La fiscalité dans la région MENA
La fiscalité et son rendement en recettes représente la capacité d’un État de dépenser sur des biens et des services publiques. L’histoire nous apprend que cette capacité varie dans le temps et subit des changements importants à la suite de grands chocs, comme les guerres et les pandémies. La fiscalité est aussi fragile comme l’atteste le comportement et la perception des contribuables vis-à-vis de leurs gouvernements et leurs institutions fiscales dans beaucoup de pays du monde développé et en développement. Par exemple, le gap du recouvrement fiscal (manque à recouvrer à politique constante) varie de 5 % à plus de 50 % des recettes fiscales totales et est positivement corrélé avec le revenu national par habitant, le niveau général d’éducation et la qualité de la dépense publique.
Dans la région du Moyen-Orient et Afrique du nord (MENA), les systèmes fiscaux nationaux sont relativement jeunes. Ils ont été façonnés en partie par la période de colonisation du XXème siècle – c’est-à-dire une influence non négligeable des systèmes fiscaux anglais et français de l’après Seconde Guerre mondiale. Leur évolution depuis les années soixante-dix reflète aussi les asymétries économiques et sociaux des pays, y compris la forme du gouvernement, le modèle du développement économique, la richesse en hydrocarbures et bien d’autres facteurs qui ne sont pas faciles à apprécier quantitativement. À causes de ces évolutions différentes, la pression fiscale totale dans la région MENA varie aujourd’hui de moins de 5 % à plus de 20 % du PIB.

CONSIGNE:
Rédigez la suite du texte sur la fiscalité dans la région MENA, en commençant après sa dernière phrase.

DOCUMENTS SOURCES:

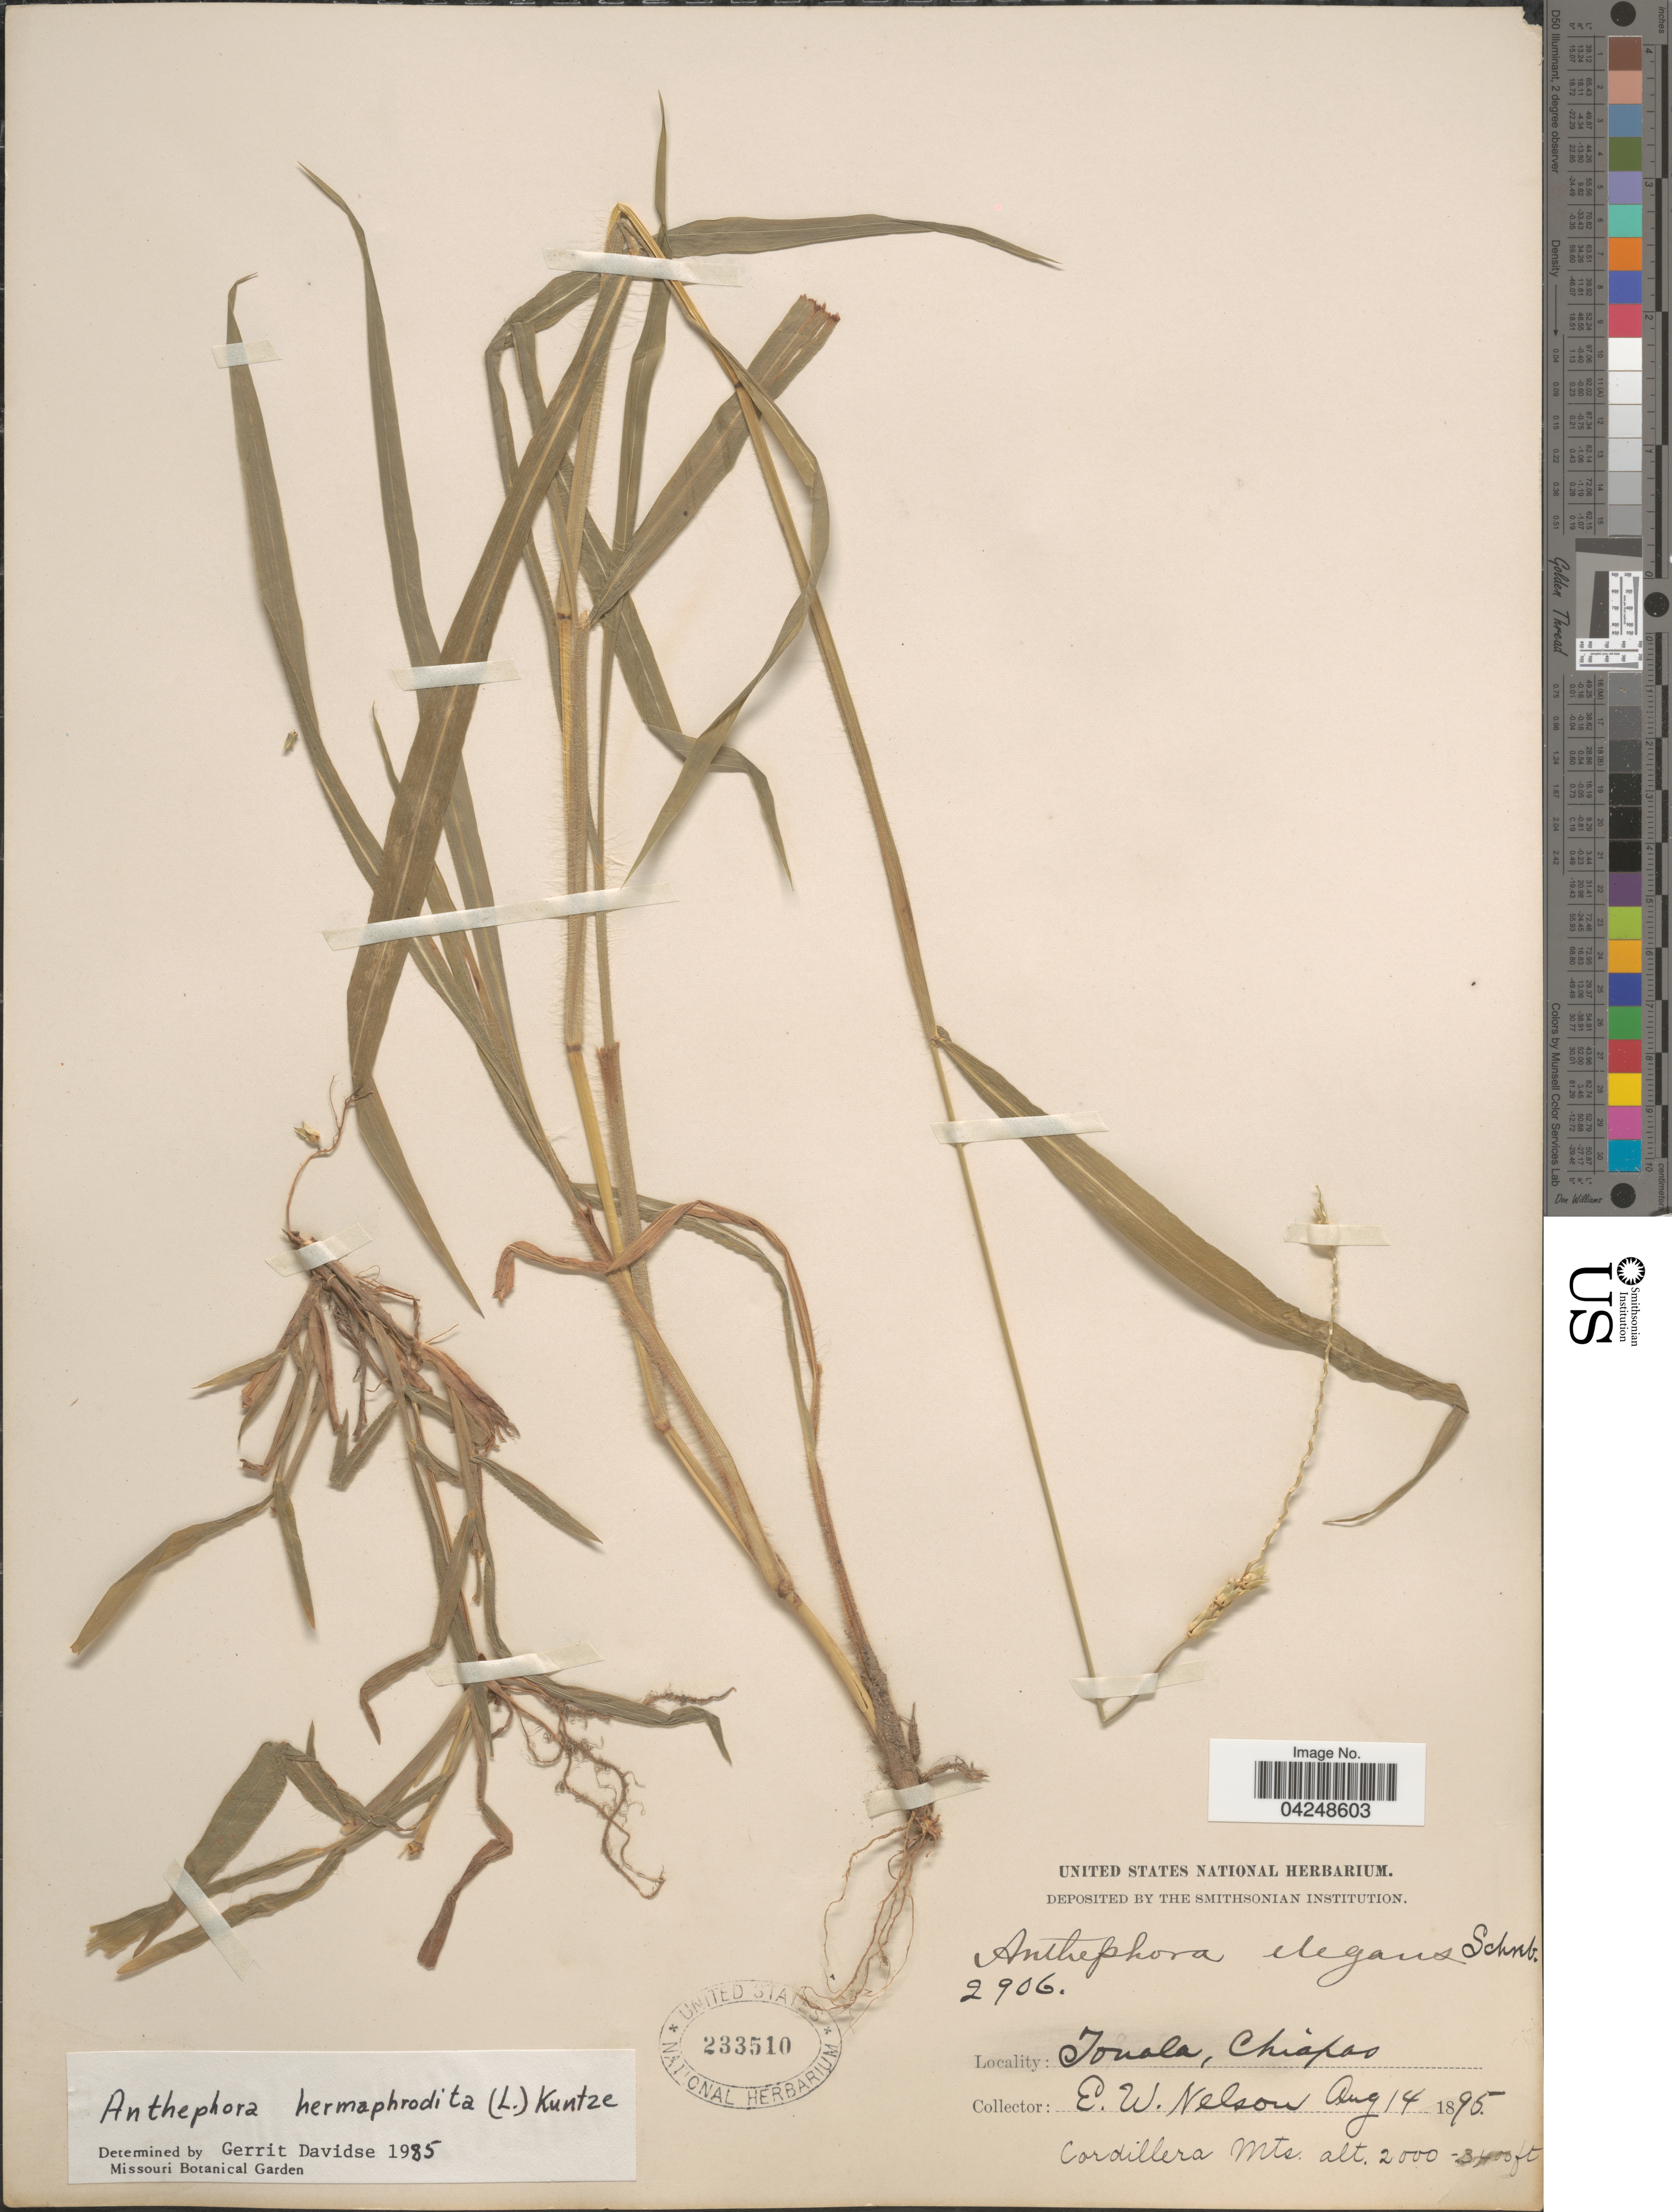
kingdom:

RÉPONSE:
État des systèmes fiscaux dans la région MENA
À part quelques exceptions, les pays de l’Afrique du nord et de l’est de la Méditerranée (qu’on dénomme MENA1) déploient tous les instruments fiscaux qu’on retrouve fréquemment dans les pays de l’Union européenne (UE) et de l’Organisation de coopération et de développement économiques (OCDE). Ceux-ci comprennent des impôts sur le revenu des personnes physiques (IRPP) et des sociétés (IS), une taxe sur la valeur ajoutée (TVA), un ensemble d’accises sur des produits spécifiques comme le tabac, les boissons alcoolisées, les boissons sucrées, et les véhicules – pour nommer les plus importantes –, et différentes charges sociales qui frappent les salaires et contribuées par les employées et les employeurs. Contrairement à plusieurs pays de l’UE, les pays MENA ont adopté peu ou pas d’impôts sur la fortune ou le patrimoine – à part des impôts sur la propriété foncière dans certains pays – et peu d’entre eux ont un impôt sur les successions ; ceux-ci rapportent peu de recettes à cause d’exonérations importantes et/ ou de taux de prélèvement très faibles. Finalement, tous les pays MENA1 applique un tarif douanier ; une source importante de recettes dans les années soixante-dix et quatre-vingt, ce tarif ne joue aujourd’hui qu’un rôle marginal dans la recette totale, ayant été remplacé par des taxes à la consommation type TVA depuis les années quatre-vingt-dix.
Les taux d’impôts dans la sous-région MENA1 varient fortement à travers les pays. D’une façon générale, au sud de la Méditerranée, et plus particulièrement Algérie, Tunisie et Maroc, les taux sont comparables ou proches de ceux pratiqués dans les pays de l’UE. Ainsi, le taux de l’IS varie entre 20 % et 30 %, le taux de TVA est proche de 20 %,et le taux progressif le plus élevé de l’IRPP est supérieur à 30 %. À l’est de la Méditerranée et en Égypte, les taux sont plus modérés : l’IS et la TVA sont inférieurs à 20 %, et le taux marginal maximal de l’IRPP est légèrement supérieur à 20 %. Ces généralités s’appliquent aussi sur les charges sociales.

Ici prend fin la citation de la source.